This may come as a surprise for some Canadians, but our country doesn’t really have a true discount grocery chain. With higher food prices and a growing number of consumers seeking refuge from record-setting food inflation at the grocery store, real discount grocery stores would really come in handy. But the option is simply not there.
In recent years, rebates have grown scarce since No Frills and other value grocers such as Empire’s FreshCo and Metro’s Food Basics took a noticeable step back from their ongoing fight with Walmart. Quebec is even worse as shoppers can find Metro’s Super C or Maxi which is owned and operated by Loblaw. Sobeys doesn’t even operate a discount chain in Quebec. All banners and stores are connected to just a handful of grocers controlling the Canadian market.
Now Walmart is doing its own thing with price locks, and Loblaw just ended its 14-week price freeze which really failed to show beyond a reasonable doubt that consumers were indeed saving money. While consumers likely did save some money in January, after a few months of double-digit food inflation, it was not clear to many.
Rebates are just not as overly aggressive as what you would see in European-based discount stores. Every now and then some approaching threat will shake our industry’s giants and they try to fight for market share. As soon as clouds on the horizon disappear, some sort of truce overwhelms the market. This is what happened with Target’s arrival and quick withdrawal in 2015, and with Amazon Fresh a few years ago, when rumours were swirling that they would attempt to enter the Canadian market.

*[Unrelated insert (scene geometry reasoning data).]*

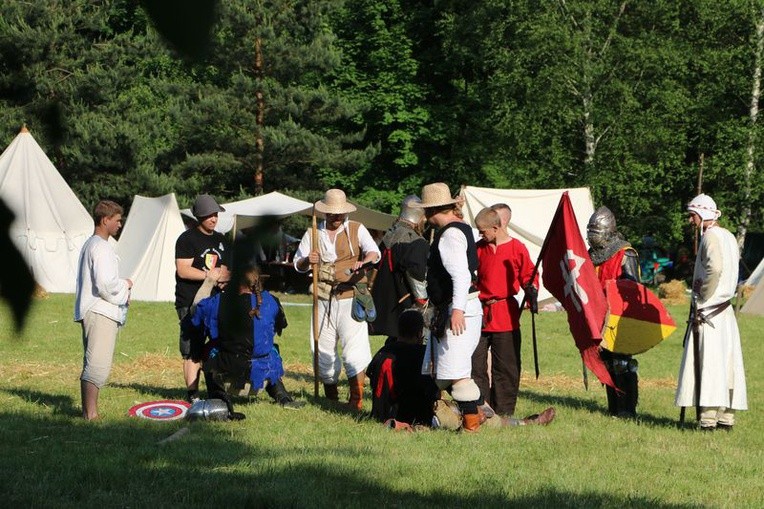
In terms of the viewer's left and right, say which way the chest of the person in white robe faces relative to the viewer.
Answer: facing to the left of the viewer

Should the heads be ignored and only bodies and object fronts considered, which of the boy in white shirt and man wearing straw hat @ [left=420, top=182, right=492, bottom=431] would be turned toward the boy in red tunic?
the boy in white shirt

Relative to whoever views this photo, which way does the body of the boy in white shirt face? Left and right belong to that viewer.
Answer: facing to the right of the viewer

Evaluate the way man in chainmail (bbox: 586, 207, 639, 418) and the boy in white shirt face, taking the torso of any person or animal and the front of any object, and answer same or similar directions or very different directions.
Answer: very different directions

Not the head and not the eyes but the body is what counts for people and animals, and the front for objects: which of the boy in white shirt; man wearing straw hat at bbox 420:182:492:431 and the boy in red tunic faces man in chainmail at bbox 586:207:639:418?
the boy in white shirt

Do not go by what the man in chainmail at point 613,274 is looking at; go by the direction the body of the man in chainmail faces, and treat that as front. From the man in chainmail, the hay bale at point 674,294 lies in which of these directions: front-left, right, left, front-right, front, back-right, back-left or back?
back-right

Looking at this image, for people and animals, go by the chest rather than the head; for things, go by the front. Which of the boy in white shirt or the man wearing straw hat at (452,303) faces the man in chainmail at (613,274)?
the boy in white shirt

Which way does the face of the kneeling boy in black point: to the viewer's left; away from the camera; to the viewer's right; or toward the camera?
away from the camera
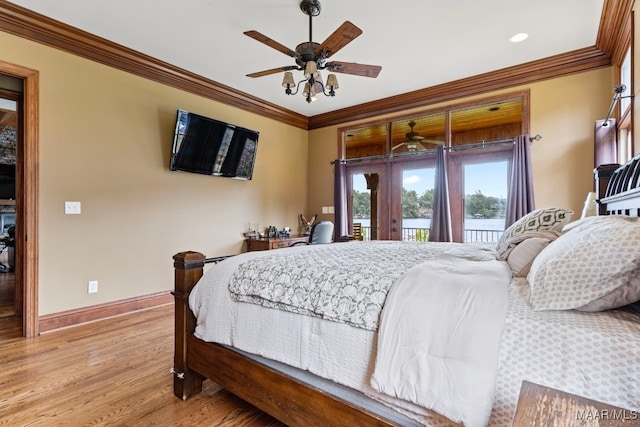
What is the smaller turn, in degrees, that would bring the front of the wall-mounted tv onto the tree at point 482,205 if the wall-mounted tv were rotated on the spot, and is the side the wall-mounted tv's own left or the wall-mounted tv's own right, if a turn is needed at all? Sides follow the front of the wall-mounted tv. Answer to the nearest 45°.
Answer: approximately 45° to the wall-mounted tv's own left

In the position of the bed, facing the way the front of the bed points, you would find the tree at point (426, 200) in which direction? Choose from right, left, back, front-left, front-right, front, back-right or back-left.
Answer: front-right

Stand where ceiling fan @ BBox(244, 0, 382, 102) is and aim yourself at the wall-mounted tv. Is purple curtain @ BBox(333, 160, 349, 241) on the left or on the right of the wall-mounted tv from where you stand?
right

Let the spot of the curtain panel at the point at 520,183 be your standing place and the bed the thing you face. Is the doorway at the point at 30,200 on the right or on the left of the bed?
right

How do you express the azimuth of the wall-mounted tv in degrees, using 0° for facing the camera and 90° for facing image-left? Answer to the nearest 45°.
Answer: approximately 315°

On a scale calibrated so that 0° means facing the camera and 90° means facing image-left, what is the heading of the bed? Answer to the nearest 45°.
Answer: approximately 135°

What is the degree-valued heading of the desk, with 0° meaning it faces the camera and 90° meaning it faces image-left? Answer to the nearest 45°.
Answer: approximately 315°

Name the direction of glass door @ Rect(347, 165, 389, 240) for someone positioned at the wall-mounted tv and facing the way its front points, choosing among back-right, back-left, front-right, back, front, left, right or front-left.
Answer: front-left

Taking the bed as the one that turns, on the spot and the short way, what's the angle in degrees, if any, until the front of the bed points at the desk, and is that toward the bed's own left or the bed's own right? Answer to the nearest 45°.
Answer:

For years, we have seen reports suggesting that both Lidl and Aldi would enter the Canadian market. They both still have not done so. In fact, Lidl, a German international discount retailer chain, opened its first store in the United States in 2017 and is now operating almost 200 stores. Aldi, also from Germany now has over 2,300 stores in the United States. Both have similar business models, centering all of their efforts on discounts, plain and simple. With both, what you see is what you get, although Aldi does own Trader Joe’s in the U.S.
Unlike traditional grocery stores, both Lidl and Aldi operate on a restricted selection strategy, offering only a curated selection of private label products as well as a smaller range of national brands. Lidl may have more branded products, depending on location. This leads to lower overhead costs and allows stores to sell products at lower prices compared to competitors. Moreover, these discount grocers implement cost-saving measures such as a bring-your-own-bag policy, incredibly minimalistic store design, and an efficient checkout process. In fact, in Europe where Aldi and Lidl originate from, clerks typically sit down while working at these discount grocery stores since most of the bagging work is done by customers themselves. That way, rules are implicitly clear for patrons as you walk towards cashiers.
Strategies at Lidl and Aldi not only benefit the consumer with lower prices but also contribute to a more sustainable and efficient retail environment. Some no-frills stores, such as No Frills, do some of that but not nearly at the same level. Lidl and Aldi are also known for their emphasis on quality, offering products that meet strict quality standards while still being affordable.
In recent years, non-traditional grocers like Costco, Dollarama, Giant Tiger and Walmart have slowly shifted and tried to fill the discounting void we have in Canada. Costco though stands out. Only 15 years ago, Costco was a mediocre food retailer, at best. Today, they process many of their fresh products onsite while the quality and freshness rarely disappoint. Deals are impressive, but shoppers need both a car and space at home. And many Canadians are deprived of either.
The bottom line is this. Canada needs a disruptor, a new player which will redefine what competition looks like within the grocery industry. Loblaw just converted more than a dozen stores into discount Maxi stores in Quebec, simply because the company is seeing the writing on the proverbial wall. Grocers, coupled with the complacency of our regulars, have gotten comfortable, perhaps too comfortable.
One can only hope that either Aldi, Lidl or another non-Canadian discount grocer reads this column. Canadians are calling you.